As a San Diego graphic recorder, there is one event I love attending every year—The AIGA San Diego Y Conference. These are my people: designers, visual thinkers, illustrators. Now it its 24th year, AIGA San Diego invited 10 prolific designers to share how “Saying Yes” impacted their careers and lives.
Some of my favorites:
Patrick Shearn of Poetic Kinetics creates large scale interactive artworks and articulated the emotions of awe and wonder better than anyone I’ve heard.
Illustrator/author/artist/activist Lisa Congdon revealed how making things played a role in her personal evolution.
Anouk Wipprecht engineers dresses with robotic arms, censors, and lights. Cool to look at bu they look uncomfortable.
Temi Coker, one of this year’s Adobe Residents, creates spirited photography and design. At lunch he talked about how he didn’t know what he would do after his residence—work for someone else or start his own thing.
Kareem Collie pondered the questions of design.
Roberto de Vicq shared his restaurant designs that are self-contained worlds of entertainment for customers.
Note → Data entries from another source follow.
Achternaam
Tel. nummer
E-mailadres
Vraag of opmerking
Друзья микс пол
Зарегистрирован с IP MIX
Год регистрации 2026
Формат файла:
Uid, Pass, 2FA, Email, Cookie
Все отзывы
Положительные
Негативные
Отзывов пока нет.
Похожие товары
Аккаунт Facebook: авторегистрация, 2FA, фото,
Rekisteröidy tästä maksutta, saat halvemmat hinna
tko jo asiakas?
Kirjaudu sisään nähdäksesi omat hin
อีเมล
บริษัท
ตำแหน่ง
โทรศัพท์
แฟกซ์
The two founders of dkgn, high school friends, talked about making the great leap to founding their own studio and eventually becoming their own client.
Laura Pol, just recently left her job at Apple, shared her commitment to doing new things that scare her. (Like talking in public.)
Doug Powell of IBM talked about the benefits of the design thinking process embedded in a business culture.
Andrea Small talked about the ambiguity, doubt, and dead-ends she faced on her journey to stay true to herself.
The Y Design Conference was held in a smaller venue this year. The setting had more quiet places to sit which inspired longer conversations between attendees during breaks.